In the records below, find the line with "Rendered at 1500 by 844 pixels." and the line with "Identify the document"; return exactly those lines and every line between them.

### [Records for processing]

-*-*-

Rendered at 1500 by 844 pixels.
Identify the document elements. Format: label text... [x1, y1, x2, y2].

-*-*-

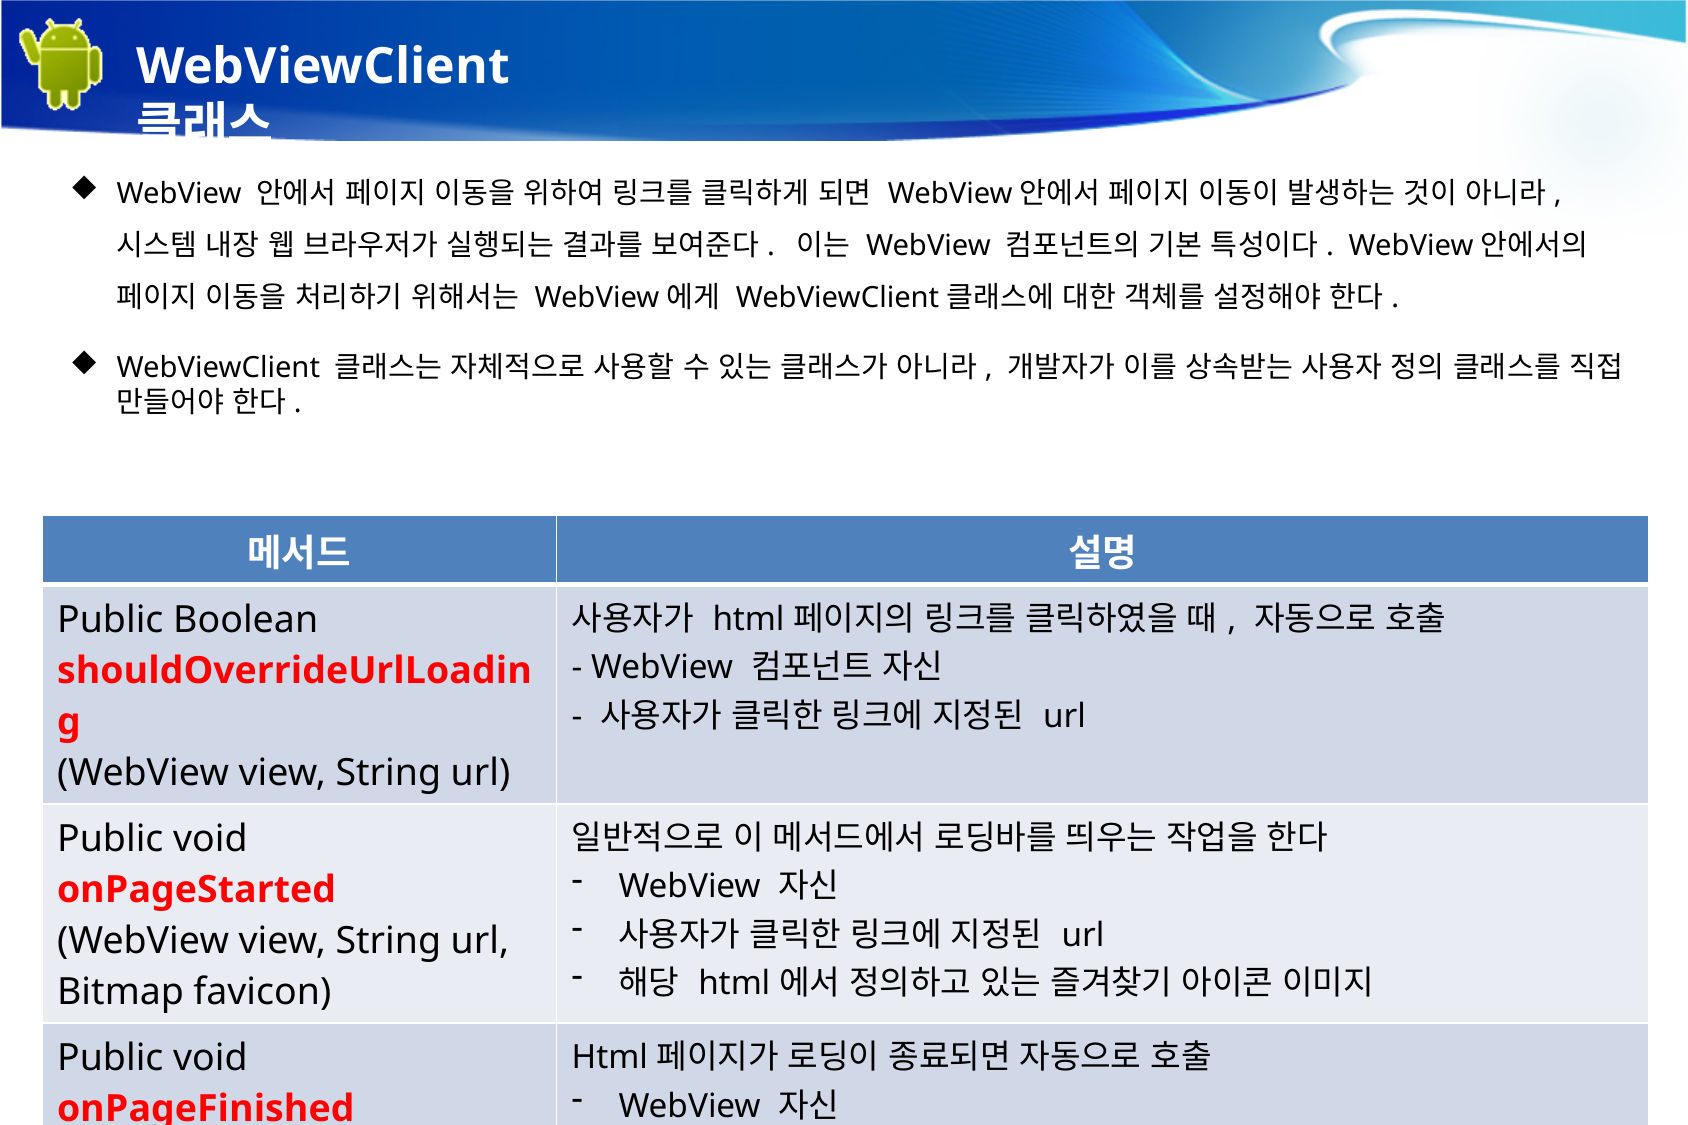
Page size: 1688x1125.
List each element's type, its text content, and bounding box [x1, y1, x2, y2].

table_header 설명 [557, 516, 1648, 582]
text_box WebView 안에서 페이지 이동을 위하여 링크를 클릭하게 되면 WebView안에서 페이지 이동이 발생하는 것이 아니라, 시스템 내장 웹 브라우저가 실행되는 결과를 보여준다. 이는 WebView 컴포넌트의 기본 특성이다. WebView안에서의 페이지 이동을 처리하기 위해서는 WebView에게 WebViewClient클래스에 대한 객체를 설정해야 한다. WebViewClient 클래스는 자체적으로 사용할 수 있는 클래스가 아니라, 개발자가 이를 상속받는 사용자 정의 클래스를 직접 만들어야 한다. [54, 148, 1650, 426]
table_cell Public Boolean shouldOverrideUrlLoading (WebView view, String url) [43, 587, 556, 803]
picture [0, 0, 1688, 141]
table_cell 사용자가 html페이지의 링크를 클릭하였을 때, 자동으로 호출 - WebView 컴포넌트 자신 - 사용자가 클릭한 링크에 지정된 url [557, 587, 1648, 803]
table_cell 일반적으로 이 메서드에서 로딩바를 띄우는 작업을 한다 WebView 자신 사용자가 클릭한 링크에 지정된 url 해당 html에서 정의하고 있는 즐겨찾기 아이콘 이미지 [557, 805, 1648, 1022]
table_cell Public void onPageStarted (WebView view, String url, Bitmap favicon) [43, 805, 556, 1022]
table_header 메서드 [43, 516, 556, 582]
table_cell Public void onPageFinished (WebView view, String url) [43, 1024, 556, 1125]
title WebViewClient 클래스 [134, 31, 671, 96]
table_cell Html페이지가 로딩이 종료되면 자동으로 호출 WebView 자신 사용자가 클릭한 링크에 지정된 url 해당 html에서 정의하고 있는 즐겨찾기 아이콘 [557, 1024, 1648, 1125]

-*-*-

### [Your solution]
Rendered at 1500 by 844 pixels.
Identify the document elements. Format: label text... [x1, y1, x2, y2].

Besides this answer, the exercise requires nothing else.